**Written task**:
In the entries that follow, say how many lines contain the string "FileFunction". Give no other words.

**Dataset extract**:
• • • • •

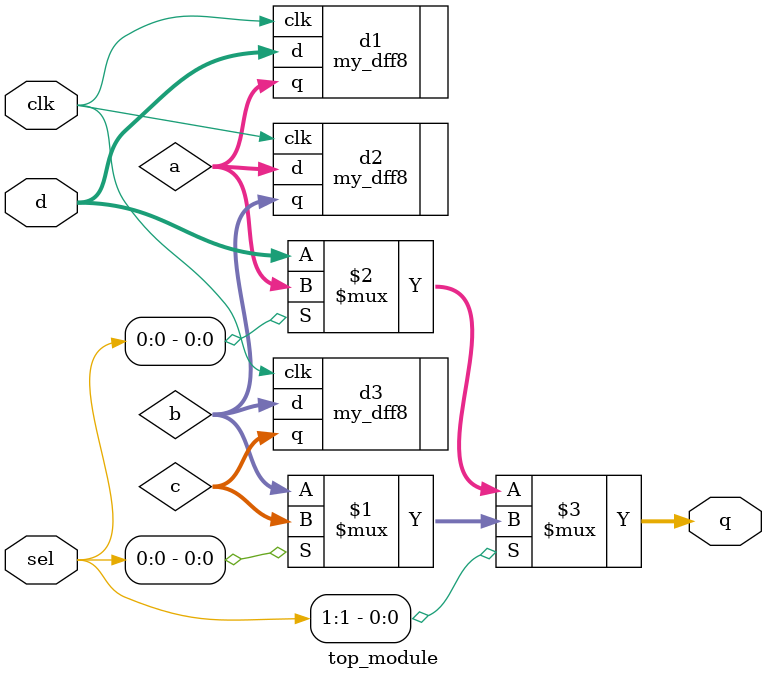
<source format=v>
module top_module ( 
    input clk, 
    input [7:0] d, 
    input [1:0] sel, 
    output [7:0] q 
);
    reg [7:0] a, b, c;
    my_dff8 d1(.clk(clk),.d(d),.q(a));
    my_dff8 d2(.clk(clk),.d(a),.q(b));
    my_dff8 d3(.clk(clk),.d(b),.q(c));
    
    //4to1 mux
    assign q=(sel[1] ? (sel[0] ? c:b) : (sel[0] ? a:d));
     
	// This is one way to make a 4-to-1 multiplexer
	//always @(*)		// Combinational always block
		//case(sel)
			//2'h0: q = d;
			//2'h1: q = o1;
			//2'h2: q = o2;
			//2'h3: q = o3;
		//endcase	
endmodule
</source>
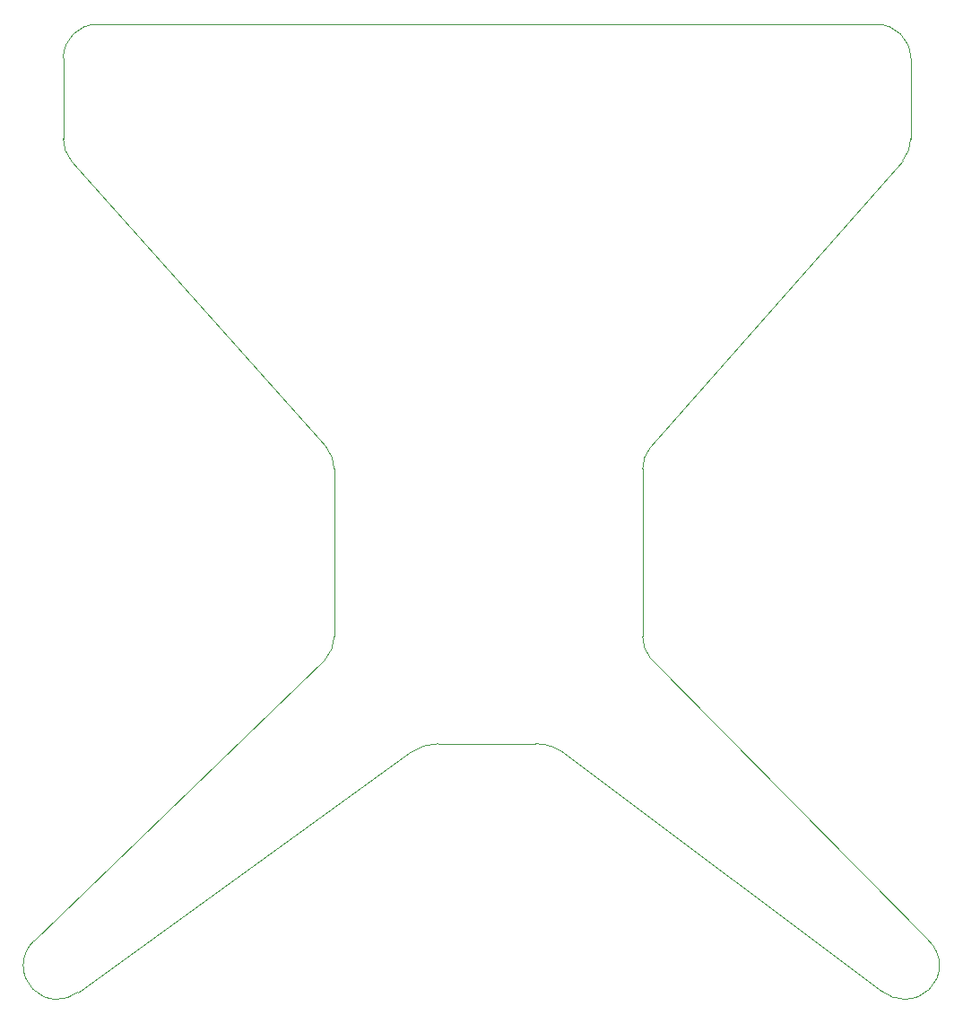
<source format=gm1>
G04 #@! TF.GenerationSoftware,KiCad,Pcbnew,5.1.10-1.fc34*
G04 #@! TF.CreationDate,2021-07-25T00:14:55-03:00*
G04 #@! TF.ProjectId,rf-splitter,72662d73-706c-4697-9474-65722e6b6963,v0.0*
G04 #@! TF.SameCoordinates,Original*
G04 #@! TF.FileFunction,Profile,NP*
%FSLAX46Y46*%
G04 Gerber Fmt 4.6, Leading zero omitted, Abs format (unit mm)*
G04 Created by KiCad (PCBNEW 5.1.10-1.fc34) date 2021-07-25 00:14:55*
%MOMM*%
%LPD*%
G01*
G04 APERTURE LIST*
G04 #@! TA.AperFunction,Profile*
%ADD10C,0.050000*%
G04 #@! TD*
G04 APERTURE END LIST*
D10*
X168470000Y-136420000D02*
G75*
G02*
X165210000Y-139590000I-3215000J45000D01*
G01*
X165210000Y-139590000D02*
X165055413Y-139587565D01*
X130314600Y-115487819D02*
G75*
G02*
X133350000Y-116636800I0J-4583981D01*
G01*
X165055433Y-139586108D02*
G75*
G02*
X163068000Y-138861800I44567J3211108D01*
G01*
X133350000Y-116636800D02*
X163068000Y-138861800D01*
X87081540Y-138943924D02*
G75*
G02*
X85085349Y-139610095I-1951540J2523924D01*
G01*
X87081540Y-138943924D02*
X118389400Y-116408200D01*
X118389331Y-116408108D02*
G75*
G02*
X121145400Y-115487200I2756069J-3663692D01*
G01*
X125730000Y-115487200D02*
X130314600Y-115487200D01*
X121145400Y-115487200D02*
X125730000Y-115487200D01*
X167426527Y-134047000D02*
G75*
G02*
X168470000Y-136420000I-2176527J-2373000D01*
G01*
X141196721Y-107469014D02*
G75*
G02*
X140430000Y-105400000I2408279J2069014D01*
G01*
X141198600Y-107467400D02*
X167426527Y-134047000D01*
X81939869Y-136377950D02*
G75*
G02*
X82981800Y-134061200I3190131J-42050D01*
G01*
X111296762Y-105400000D02*
G75*
G02*
X110439199Y-107568999I-3171762J0D01*
G01*
X110439200Y-107569000D02*
X82981800Y-134061200D01*
X141164554Y-87529028D02*
X164999103Y-60452585D01*
X164999103Y-60452585D02*
G75*
G03*
X165735000Y-58420000I-2439103J2032585D01*
G01*
X141164554Y-87529028D02*
G75*
G03*
X140430000Y-89560000I2440446J-2030972D01*
G01*
X86460897Y-60452585D02*
G75*
G02*
X85725000Y-58420000I2439103J2032585D01*
G01*
X110565446Y-87529028D02*
G75*
G02*
X111300000Y-89560000I-2440446J-2030972D01*
G01*
X110566200Y-87528400D02*
X86461600Y-60452000D01*
X88900000Y-47625000D02*
X162560000Y-47625000D01*
X165735000Y-50800000D02*
X165735000Y-58420000D01*
X85725000Y-50800000D02*
X85725000Y-58420000D01*
X111300000Y-89560000D02*
X111300000Y-105400000D01*
X140430000Y-89560000D02*
X140430000Y-105400000D01*
X85085349Y-139610095D02*
G75*
G02*
X81939870Y-136377950I44651J3190095D01*
G01*
X162560000Y-47625000D02*
G75*
G02*
X165735000Y-50800000I0J-3175000D01*
G01*
X85725000Y-50800000D02*
G75*
G02*
X88900000Y-47625000I3175000J0D01*
G01*
M02*

</source>
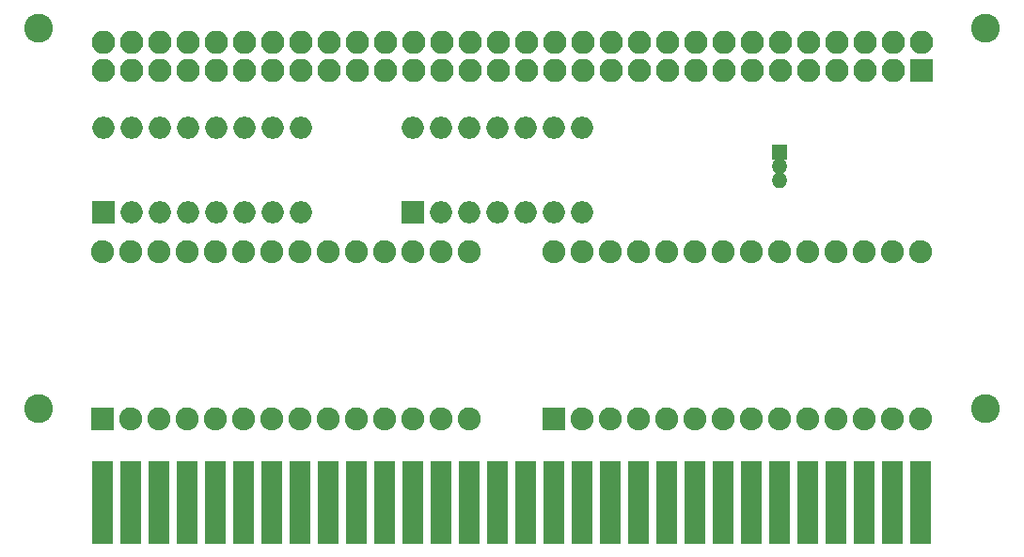
<source format=gbs>
G04 #@! TF.FileFunction,Soldermask,Bot*
%FSLAX46Y46*%
G04 Gerber Fmt 4.6, Leading zero omitted, Abs format (unit mm)*
G04 Created by KiCad (PCBNEW 4.0.7) date 06/30/18 03:53:04*
%MOMM*%
%LPD*%
G01*
G04 APERTURE LIST*
%ADD10C,0.150000*%
%ADD11C,2.600000*%
%ADD12R,2.076400X2.076400*%
%ADD13C,2.076400*%
%ADD14R,1.400000X1.400000*%
%ADD15O,1.400000X1.400000*%
%ADD16R,1.924000X7.512000*%
%ADD17R,2.000000X2.000000*%
%ADD18O,2.000000X2.000000*%
%ADD19R,2.100000X2.100000*%
%ADD20O,2.100000X2.100000*%
G04 APERTURE END LIST*
D10*
D11*
X174625000Y-73152000D03*
X174625000Y-107442000D03*
X89408000Y-107442000D03*
D12*
X95123000Y-108356400D03*
D13*
X97663000Y-108356400D03*
X100203000Y-108356400D03*
X102743000Y-108356400D03*
X105283000Y-108356400D03*
X107823000Y-108356400D03*
X110363000Y-108356400D03*
X112903000Y-108356400D03*
X115443000Y-108356400D03*
X117983000Y-108356400D03*
X120523000Y-108356400D03*
X123063000Y-108356400D03*
X125603000Y-108356400D03*
X128143000Y-108356400D03*
X128143000Y-93345000D03*
X125603000Y-93345000D03*
X123063000Y-93345000D03*
X120523000Y-93345000D03*
X117983000Y-93345000D03*
X115443000Y-93345000D03*
X112903000Y-93345000D03*
X110363000Y-93345000D03*
X107823000Y-93345000D03*
X105283000Y-93345000D03*
X102743000Y-93345000D03*
X100203000Y-93345000D03*
X97663000Y-93345000D03*
X95123000Y-93345000D03*
D12*
X135763000Y-108356400D03*
D13*
X138303000Y-108356400D03*
X140843000Y-108356400D03*
X143383000Y-108356400D03*
X145923000Y-108356400D03*
X148463000Y-108356400D03*
X151003000Y-108356400D03*
X153543000Y-108356400D03*
X156083000Y-108356400D03*
X158623000Y-108356400D03*
X161163000Y-108356400D03*
X163703000Y-108356400D03*
X166243000Y-108356400D03*
X168783000Y-108356400D03*
X168783000Y-93345000D03*
X166243000Y-93345000D03*
X163703000Y-93345000D03*
X161163000Y-93345000D03*
X158623000Y-93345000D03*
X156083000Y-93345000D03*
X153543000Y-93345000D03*
X151003000Y-93345000D03*
X148463000Y-93345000D03*
X145923000Y-93345000D03*
X143383000Y-93345000D03*
X140843000Y-93345000D03*
X138303000Y-93345000D03*
X135763000Y-93345000D03*
D14*
X156083000Y-84328000D03*
D15*
X156083000Y-85598000D03*
X156083000Y-86868000D03*
D16*
X168783000Y-115887500D03*
X166243000Y-115887500D03*
X163703000Y-115887500D03*
X161163000Y-115887500D03*
X158623000Y-115887500D03*
X156083000Y-115887500D03*
X153543000Y-115887500D03*
X151003000Y-115887500D03*
X148463000Y-115887500D03*
X145923000Y-115887500D03*
X143383000Y-115887500D03*
X140843000Y-115887500D03*
X138303000Y-115887500D03*
X135763000Y-115887500D03*
X133223000Y-115887500D03*
X130683000Y-115887500D03*
X128143000Y-115887500D03*
X125603000Y-115887500D03*
X123063000Y-115887500D03*
X120523000Y-115887500D03*
X117983000Y-115887500D03*
X115443000Y-115887500D03*
X112903000Y-115887500D03*
X110363000Y-115887500D03*
X107823000Y-115887500D03*
X105283000Y-115887500D03*
X102743000Y-115887500D03*
X100203000Y-115887500D03*
X97663000Y-115887500D03*
X95123000Y-115887500D03*
D17*
X95250000Y-89789000D03*
D18*
X113030000Y-82169000D03*
X97790000Y-89789000D03*
X110490000Y-82169000D03*
X100330000Y-89789000D03*
X107950000Y-82169000D03*
X102870000Y-89789000D03*
X105410000Y-82169000D03*
X105410000Y-89789000D03*
X102870000Y-82169000D03*
X107950000Y-89789000D03*
X100330000Y-82169000D03*
X110490000Y-89789000D03*
X97790000Y-82169000D03*
X113030000Y-89789000D03*
X95250000Y-82169000D03*
D17*
X123063000Y-89789000D03*
D18*
X138303000Y-82169000D03*
X125603000Y-89789000D03*
X135763000Y-82169000D03*
X128143000Y-89789000D03*
X133223000Y-82169000D03*
X130683000Y-89789000D03*
X130683000Y-82169000D03*
X133223000Y-89789000D03*
X128143000Y-82169000D03*
X135763000Y-89789000D03*
X125603000Y-82169000D03*
X138303000Y-89789000D03*
X123063000Y-82169000D03*
D11*
X89408000Y-73152000D03*
D19*
X168910000Y-76962000D03*
D20*
X168910000Y-74422000D03*
X166370000Y-76962000D03*
X166370000Y-74422000D03*
X163830000Y-76962000D03*
X163830000Y-74422000D03*
X161290000Y-76962000D03*
X161290000Y-74422000D03*
X158750000Y-76962000D03*
X158750000Y-74422000D03*
X156210000Y-76962000D03*
X156210000Y-74422000D03*
X153670000Y-76962000D03*
X153670000Y-74422000D03*
X151130000Y-76962000D03*
X151130000Y-74422000D03*
X148590000Y-76962000D03*
X148590000Y-74422000D03*
X146050000Y-76962000D03*
X146050000Y-74422000D03*
X143510000Y-76962000D03*
X143510000Y-74422000D03*
X140970000Y-76962000D03*
X140970000Y-74422000D03*
X138430000Y-76962000D03*
X138430000Y-74422000D03*
X135890000Y-76962000D03*
X135890000Y-74422000D03*
X133350000Y-76962000D03*
X133350000Y-74422000D03*
X130810000Y-76962000D03*
X130810000Y-74422000D03*
X128270000Y-76962000D03*
X128270000Y-74422000D03*
X125730000Y-76962000D03*
X125730000Y-74422000D03*
X123190000Y-76962000D03*
X123190000Y-74422000D03*
X120650000Y-76962000D03*
X120650000Y-74422000D03*
X118110000Y-76962000D03*
X118110000Y-74422000D03*
X115570000Y-76962000D03*
X115570000Y-74422000D03*
X113030000Y-76962000D03*
X113030000Y-74422000D03*
X110490000Y-76962000D03*
X110490000Y-74422000D03*
X107950000Y-76962000D03*
X107950000Y-74422000D03*
X105410000Y-76962000D03*
X105410000Y-74422000D03*
X102870000Y-76962000D03*
X102870000Y-74422000D03*
X100330000Y-76962000D03*
X100330000Y-74422000D03*
X97790000Y-76962000D03*
X97790000Y-74422000D03*
X95250000Y-76962000D03*
X95250000Y-74422000D03*
M02*

</source>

• • • • •

**Response**:
2